Now Casillas finds himself at a crossroads. Keylor Navas was poached from Levante this summer, fresh from an impressive World Cup for Costa Rica, and Diego López has been sold to Milan. While Ancelotti may have been able to juggle two good custodians last season, three would have been impossible, and López was simply too good to be benched.
|Fresh from an excellent World Cup, Navas will put pressure on Casillas.|
Keylor Navas will provide stiff competition for Casillas. He emerged as one of the best keepers in La Liga last season, making 141 saves, more than anyone else in the Spanish top flight. His training methods are intense and he is an excellent shot-stopper, boasting a fine set of reflexes. Despite this, he only has one year of experience in Spain’s top division, having previously played second fiddle to Gustavo Munúa at Levante. A year of assimilation into the Real Madrid setup would come in handy for Navas, instead of instantly being put in the spotlight. It is clear that he will become first choice at some point, but there is no need to rush the process. This transfer window has shown how keen top clubs are to have two top level keepers between the sticks, and, given the number of trophies Madrid will have to contest this year, the likelihood is that Ancelotti will use a similar policy to last season, rotating Casillas and Navas between competitions.
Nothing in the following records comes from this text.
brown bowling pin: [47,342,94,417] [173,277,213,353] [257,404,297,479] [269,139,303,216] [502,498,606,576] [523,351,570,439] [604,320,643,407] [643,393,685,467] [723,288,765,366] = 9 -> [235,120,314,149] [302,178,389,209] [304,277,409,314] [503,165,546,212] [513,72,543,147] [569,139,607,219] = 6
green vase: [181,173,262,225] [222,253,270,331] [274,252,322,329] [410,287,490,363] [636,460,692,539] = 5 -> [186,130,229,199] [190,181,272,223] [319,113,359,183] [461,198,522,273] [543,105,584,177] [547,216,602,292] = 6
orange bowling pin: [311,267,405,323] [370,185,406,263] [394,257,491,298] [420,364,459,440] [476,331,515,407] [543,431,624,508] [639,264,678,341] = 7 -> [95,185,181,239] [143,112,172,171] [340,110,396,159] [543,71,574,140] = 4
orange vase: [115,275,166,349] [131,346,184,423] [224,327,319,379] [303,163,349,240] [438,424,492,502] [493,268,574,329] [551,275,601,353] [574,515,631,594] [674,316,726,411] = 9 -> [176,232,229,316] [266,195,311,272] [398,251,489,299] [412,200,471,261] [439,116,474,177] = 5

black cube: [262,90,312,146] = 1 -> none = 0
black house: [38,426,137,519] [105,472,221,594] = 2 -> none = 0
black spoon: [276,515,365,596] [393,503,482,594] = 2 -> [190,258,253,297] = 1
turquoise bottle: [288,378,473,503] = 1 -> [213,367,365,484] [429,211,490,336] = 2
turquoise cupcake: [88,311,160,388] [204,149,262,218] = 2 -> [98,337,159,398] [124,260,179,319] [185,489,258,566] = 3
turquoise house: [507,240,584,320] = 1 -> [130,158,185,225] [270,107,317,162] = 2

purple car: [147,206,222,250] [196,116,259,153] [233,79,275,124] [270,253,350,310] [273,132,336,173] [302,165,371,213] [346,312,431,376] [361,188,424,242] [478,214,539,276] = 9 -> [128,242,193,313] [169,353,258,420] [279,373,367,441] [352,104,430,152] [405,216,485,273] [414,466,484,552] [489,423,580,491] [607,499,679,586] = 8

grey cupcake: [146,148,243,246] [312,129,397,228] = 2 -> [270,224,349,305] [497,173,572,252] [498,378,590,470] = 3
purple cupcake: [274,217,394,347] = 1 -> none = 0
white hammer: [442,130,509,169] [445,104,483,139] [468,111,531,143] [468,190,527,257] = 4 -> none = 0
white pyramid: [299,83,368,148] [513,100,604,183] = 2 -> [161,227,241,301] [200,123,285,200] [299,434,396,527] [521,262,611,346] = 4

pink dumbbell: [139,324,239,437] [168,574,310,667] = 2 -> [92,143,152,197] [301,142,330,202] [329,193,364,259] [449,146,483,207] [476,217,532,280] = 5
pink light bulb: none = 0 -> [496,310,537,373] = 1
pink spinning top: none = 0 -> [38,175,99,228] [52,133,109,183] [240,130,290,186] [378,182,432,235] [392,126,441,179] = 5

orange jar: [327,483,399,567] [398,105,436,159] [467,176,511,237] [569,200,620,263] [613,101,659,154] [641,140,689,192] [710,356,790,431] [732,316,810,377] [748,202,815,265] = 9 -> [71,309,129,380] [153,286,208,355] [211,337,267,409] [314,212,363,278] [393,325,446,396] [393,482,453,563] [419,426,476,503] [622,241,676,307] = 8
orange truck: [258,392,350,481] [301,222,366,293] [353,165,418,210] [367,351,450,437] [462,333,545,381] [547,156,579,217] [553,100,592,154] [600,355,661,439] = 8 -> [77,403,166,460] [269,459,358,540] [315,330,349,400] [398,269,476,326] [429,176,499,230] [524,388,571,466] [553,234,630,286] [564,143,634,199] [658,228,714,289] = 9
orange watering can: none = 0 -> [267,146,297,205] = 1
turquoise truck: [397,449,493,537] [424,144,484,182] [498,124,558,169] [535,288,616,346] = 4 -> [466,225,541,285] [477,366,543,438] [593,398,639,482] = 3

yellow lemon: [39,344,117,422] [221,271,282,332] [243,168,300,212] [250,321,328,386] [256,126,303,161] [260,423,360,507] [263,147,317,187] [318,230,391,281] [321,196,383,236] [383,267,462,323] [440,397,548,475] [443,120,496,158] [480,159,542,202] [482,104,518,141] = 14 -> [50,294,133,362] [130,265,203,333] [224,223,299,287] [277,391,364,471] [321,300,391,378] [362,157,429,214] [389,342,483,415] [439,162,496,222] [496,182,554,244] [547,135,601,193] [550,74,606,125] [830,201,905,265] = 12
Casillas deserves the chance to prove himself again to Ancelotti. At 33, he has plenty of experience and could take some of the pressure off Navas, while trying to go out on a high note. Provided Casillas can start regularly, there is a chance he could recover some of his form and confidence.
Casillas is not the keeper he once was, that much is true. But in the small window of an international tournament, things can be blown out of proportion, especially with goalkeepers. Time will tell if Casillas’ terrible World Cup was merely down to bad form, but we shouldn’t be too quick to write him off. Whatever happens this season, he doesn’t deserve to be remembered for his performances in Brazil. In time, Navas will replace Casillas, and Navas will be replaced by someone else. But Casillas will always be one of the greatest goalkeepers of all time, if not the greatest.